日弁連新聞2008年12月号に,新司法試験シンポジウムの報告が載っていました。

この中で,古口章法科大学院センター委員長の基調報告について,「短答式試験について,問題量が多すぎて未修者にとって大きな負担となっていること,また,論文式試験について,短答合格者の最終合格率で未修者が既習者に比べ14%も低くなっており,この差は重く受け止められるべきであること,対応策として採点基準の公表や出題趣旨の詳細化など適切な情報提供の必要性を指摘した。
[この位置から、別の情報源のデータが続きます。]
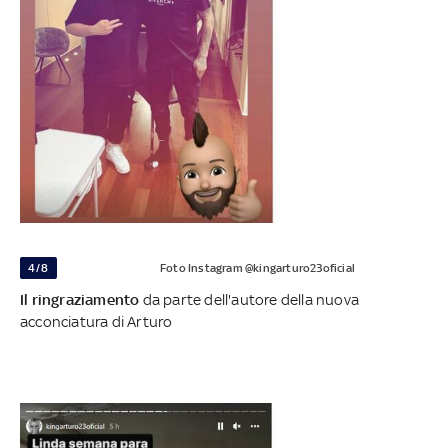
4/8
Foto Instagram @kingarturo23oficial
Il ringraziamento
da parte dell'autore della nuova
acconciatura di Arturo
」と触れられています。

「重く受け止められるべき」というのは,法科大学院関係者にとってかと思ったら,対応策として掲げられているのはいずれも新司法試験についての事柄で,要は新司法試験の試験内容や実施方法について,未修者がより受かりやすくなるようにしろっていうことなんですよね。

また,法科大学院教授等6名によるパネルディスカッションでは,「未修者が3年で合格できる試験内容になっているかを検証する必要があるだろう」って,現実の法科大学院の教育内容に合わせて司法試験のレベルを決めろって言うんでしょうか。法科大学院関係者って自省という言葉を知らないんですかね・・・。

新司法試験のあり方で,受験生に配慮して直すべき点があるとすれば,合格者からの報告の中で触れられているように,三振制の廃止がまず挙げられるべきもののように思います。さらに,法科大学院を経なくとも受験できるように,予備試験合格者数の一定数の確保,さらには法科大学院修了を受験資格としない方向で法改正を図っていくべきではないでしょうか(三振制の廃止も法改正が必要ですから,実際には同時に法改正をすることになっていくのでしょうが)。